-- EXERCISE BRIEF --
Copy out the stretch of the forum thread from "RandomAnthony | 14536 comments Here's" through "are fucking everywhere.", word for word.

-- DOCUMENT SEGMENT --
========
RandomAnthony | 14536 comments Damn. Julie's right. Both combined are pretty bad.


message 25: by [deleted user] (new)

I have made an art form of the Silent Treatment. Rather than working out my beefs and aggressions through dialogue, I prefer to simmer and silently rage about things. Then when someone asks me what's wrong, I'll inevitably say, "Nothing," but then say nothing else. It's the absolute finest in passive-aggressiveness, and I think it's one of my worst character traits -- and there are so many to choose from... I know it all stems from my childhood. That's the way my parents "fought."


message 26: by [deleted user] (new)




shellyindallas What's wrong, Tambo?


message 28: by Sarah (last edited Dec 11, 2008 02:52PM) (new)

Sarah (songgirl7) She can't answer. She's giving us the silent treatment.


message 29: by Sally, la reina (new)

Sally (mrsnolte) | 17338 comments Mod
There are people from the 90s I'm still punishing with the silent treatment.

Take THAT Lisa Schlelein!


message 30: by [deleted user] (new)

Just kidding. I like to talk without ceasing.


message 31: by RandomAnthony (new)

RandomAnthony | 14536 comments Today at my son's Christmas program I waved at my fourth grader, and he was too cool to wave, so he sort of waved and brushed his hair at the same time.

Very smooth. Adolescence (as Donald has warned me) should be interesting.


message 32: by RandomAnthony (new)

RandomAnthony | 14536 comments Not sure, sir. I wouldn't wish that on anyone.

My wife also reported my five year old didn't want to eat his dinner because she walked it "through a dark place and spiders might be on it", e.g. she walked from the kitchen to the dining room without turning on the light.


message 33: by Sally, la reina (new)

Sally (mrsnolte) | 17338 comments Mod
Ew, spidery food does sound creepy.


message 34: by RandomAnthony (new)

RandomAnthony | 14536 comments Here's some high quality conflict resolution for you! Fox pee!

http://www.msnbc.msn.com/id/28191199/...


message 35: by Félix (new)

Félix (habitseven) Spiders are fucking everywhere.


message 36: by Meen (new)

Meen (meendee) | 1733 comments I hate spiders. One of the few creatures on the planet I have no compassion for.


message 37: by Félix (new)

Félix (habitseven) I knew you had a flaw somewhere.


message 38: by Gåry! (last edited Dec 12, 2008 02:26PM) (new)
========
-- ENTRIES SUPPLIED --
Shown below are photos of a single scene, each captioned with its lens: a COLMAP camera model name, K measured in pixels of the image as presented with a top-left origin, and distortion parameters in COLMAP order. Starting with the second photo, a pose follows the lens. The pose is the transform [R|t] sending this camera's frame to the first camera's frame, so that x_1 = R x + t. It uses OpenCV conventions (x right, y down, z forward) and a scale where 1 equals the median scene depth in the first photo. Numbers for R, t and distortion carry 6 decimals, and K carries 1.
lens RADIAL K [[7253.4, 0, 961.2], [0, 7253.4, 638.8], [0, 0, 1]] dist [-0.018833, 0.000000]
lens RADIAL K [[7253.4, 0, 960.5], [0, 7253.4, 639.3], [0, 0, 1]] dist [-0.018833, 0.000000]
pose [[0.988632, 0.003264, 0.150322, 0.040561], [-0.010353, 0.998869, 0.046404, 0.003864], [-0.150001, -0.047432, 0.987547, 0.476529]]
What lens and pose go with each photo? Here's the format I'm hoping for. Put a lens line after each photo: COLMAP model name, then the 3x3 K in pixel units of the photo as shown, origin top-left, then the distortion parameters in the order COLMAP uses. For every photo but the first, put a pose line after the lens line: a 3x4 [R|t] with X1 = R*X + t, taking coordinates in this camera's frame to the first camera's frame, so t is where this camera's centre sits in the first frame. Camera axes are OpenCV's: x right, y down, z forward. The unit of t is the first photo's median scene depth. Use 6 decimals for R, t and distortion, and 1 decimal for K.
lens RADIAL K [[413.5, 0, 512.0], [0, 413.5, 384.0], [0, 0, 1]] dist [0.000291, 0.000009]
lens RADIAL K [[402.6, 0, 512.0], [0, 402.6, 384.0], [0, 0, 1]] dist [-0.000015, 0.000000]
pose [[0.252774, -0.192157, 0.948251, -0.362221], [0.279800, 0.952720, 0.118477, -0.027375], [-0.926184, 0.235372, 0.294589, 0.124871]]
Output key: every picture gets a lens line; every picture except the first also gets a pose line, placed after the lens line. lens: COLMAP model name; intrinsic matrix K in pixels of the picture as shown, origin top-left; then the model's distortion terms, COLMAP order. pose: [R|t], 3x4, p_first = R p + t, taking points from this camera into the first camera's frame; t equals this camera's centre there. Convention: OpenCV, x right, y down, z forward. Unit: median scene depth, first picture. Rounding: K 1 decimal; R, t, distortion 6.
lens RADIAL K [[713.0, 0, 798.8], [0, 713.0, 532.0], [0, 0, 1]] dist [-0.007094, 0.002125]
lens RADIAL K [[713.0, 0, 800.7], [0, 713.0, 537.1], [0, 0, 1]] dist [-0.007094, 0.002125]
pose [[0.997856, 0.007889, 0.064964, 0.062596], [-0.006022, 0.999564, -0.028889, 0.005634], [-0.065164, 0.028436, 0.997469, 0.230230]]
========
-- RESPONSE TO THIS TASK --
RandomAnthony | 14536 comments Here's some high quality conflict resolution for you! Fox pee!

http://www.msnbc.msn.com/id/28191199/...


message 35: by Félix (new)

Félix (habitseven) Spiders are fucking everywhere.